-- DATA EXTRACTS follows --
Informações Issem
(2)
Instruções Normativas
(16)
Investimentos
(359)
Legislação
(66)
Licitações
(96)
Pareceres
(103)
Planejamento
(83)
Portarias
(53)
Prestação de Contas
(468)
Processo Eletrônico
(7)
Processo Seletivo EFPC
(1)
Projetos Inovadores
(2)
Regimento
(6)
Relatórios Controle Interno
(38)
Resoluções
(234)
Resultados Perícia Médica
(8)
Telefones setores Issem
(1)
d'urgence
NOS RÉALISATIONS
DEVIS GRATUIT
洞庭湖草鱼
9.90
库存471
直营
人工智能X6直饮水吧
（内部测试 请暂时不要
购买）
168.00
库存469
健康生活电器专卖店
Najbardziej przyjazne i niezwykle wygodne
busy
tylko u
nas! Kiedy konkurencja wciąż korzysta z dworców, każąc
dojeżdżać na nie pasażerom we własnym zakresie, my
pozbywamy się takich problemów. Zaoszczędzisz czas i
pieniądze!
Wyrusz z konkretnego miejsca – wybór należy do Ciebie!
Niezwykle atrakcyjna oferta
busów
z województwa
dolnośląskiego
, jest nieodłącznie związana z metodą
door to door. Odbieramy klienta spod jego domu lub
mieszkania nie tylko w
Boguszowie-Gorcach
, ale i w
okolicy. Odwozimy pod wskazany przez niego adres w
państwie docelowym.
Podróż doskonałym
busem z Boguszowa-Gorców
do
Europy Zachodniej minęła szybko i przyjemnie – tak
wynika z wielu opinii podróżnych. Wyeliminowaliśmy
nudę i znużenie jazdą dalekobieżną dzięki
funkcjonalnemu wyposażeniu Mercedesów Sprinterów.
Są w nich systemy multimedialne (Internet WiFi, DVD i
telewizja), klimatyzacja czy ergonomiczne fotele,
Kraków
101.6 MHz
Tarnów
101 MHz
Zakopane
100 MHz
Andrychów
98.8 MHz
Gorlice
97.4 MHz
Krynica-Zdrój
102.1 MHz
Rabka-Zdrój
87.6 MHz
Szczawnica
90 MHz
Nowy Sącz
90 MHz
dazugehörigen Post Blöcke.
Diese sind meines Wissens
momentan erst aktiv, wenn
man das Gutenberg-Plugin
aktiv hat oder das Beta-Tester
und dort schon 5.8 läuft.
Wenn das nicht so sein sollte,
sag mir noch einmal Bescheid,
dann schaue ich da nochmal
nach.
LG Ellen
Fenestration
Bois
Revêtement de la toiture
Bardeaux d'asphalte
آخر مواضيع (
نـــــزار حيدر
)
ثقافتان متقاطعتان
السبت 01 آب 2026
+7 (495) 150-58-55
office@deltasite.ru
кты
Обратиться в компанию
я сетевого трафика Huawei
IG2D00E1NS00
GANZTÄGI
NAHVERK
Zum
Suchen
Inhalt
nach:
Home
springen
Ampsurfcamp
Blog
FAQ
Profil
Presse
-- DATA EXTRACTS concluded --
WHAT TO WORK ON — Reproduce every line of the material above in its original order, without changing a single character.

EXERCISE SOLUTION —
Informações Issem
(2)
Instruções Normativas
(16)
Investimentos
(359)
Legislação
(66)
Licitações
(96)
Pareceres
(103)
Planejamento
(83)
Portarias
(53)
Prestação de Contas
(468)
Processo Eletrônico
(7)
Processo Seletivo EFPC
(1)
Projetos Inovadores
(2)
Regimento
(6)
Relatórios Controle Interno
(38)
Resoluções
(234)
Resultados Perícia Médica
(8)
Telefones setores Issem
(1)
d'urgence
NOS RÉALISATIONS
DEVIS GRATUIT
洞庭湖草鱼
9.90
库存471
直营
人工智能X6直饮水吧
（内部测试 请暂时不要
购买）
168.00
库存469
健康生活电器专卖店
Najbardziej przyjazne i niezwykle wygodne
busy
tylko u
nas! Kiedy konkurencja wciąż korzysta z dworców, każąc
dojeżdżać na nie pasażerom we własnym zakresie, my
pozbywamy się takich problemów. Zaoszczędzisz czas i
pieniądze!
Wyrusz z konkretnego miejsca – wybór należy do Ciebie!
Niezwykle atrakcyjna oferta
busów
z województwa
dolnośląskiego
, jest nieodłącznie związana z metodą
door to door. Odbieramy klienta spod jego domu lub
mieszkania nie tylko w
Boguszowie-Gorcach
, ale i w
okolicy. Odwozimy pod wskazany przez niego adres w
państwie docelowym.
Podróż doskonałym
busem z Boguszowa-Gorców
do
Europy Zachodniej minęła szybko i przyjemnie – tak
wynika z wielu opinii podróżnych. Wyeliminowaliśmy
nudę i znużenie jazdą dalekobieżną dzięki
funkcjonalnemu wyposażeniu Mercedesów Sprinterów.
Są w nich systemy multimedialne (Internet WiFi, DVD i
telewizja), klimatyzacja czy ergonomiczne fotele,
Kraków
101.6 MHz
Tarnów
101 MHz
Zakopane
100 MHz
Andrychów
98.8 MHz
Gorlice
97.4 MHz
Krynica-Zdrój
102.1 MHz
Rabka-Zdrój
87.6 MHz
Szczawnica
90 MHz
Nowy Sącz
90 MHz
dazugehörigen Post Blöcke.
Diese sind meines Wissens
momentan erst aktiv, wenn
man das Gutenberg-Plugin
aktiv hat oder das Beta-Tester
und dort schon 5.8 läuft.
Wenn das nicht so sein sollte,
sag mir noch einmal Bescheid,
dann schaue ich da nochmal
nach.
LG Ellen
Fenestration
Bois
Revêtement de la toiture
Bardeaux d'asphalte
آخر مواضيع (
نـــــزار حيدر
)
ثقافتان متقاطعتان
السبت 01 آب 2026
+7 (495) 150-58-55
office@deltasite.ru
кты
Обратиться в компанию
я сетевого трафика Huawei
IG2D00E1NS00
GANZTÄGI
NAHVERK
Zum
Suchen
Inhalt
nach:
Home
springen
Ampsurfcamp
Blog
FAQ
Profil
Presse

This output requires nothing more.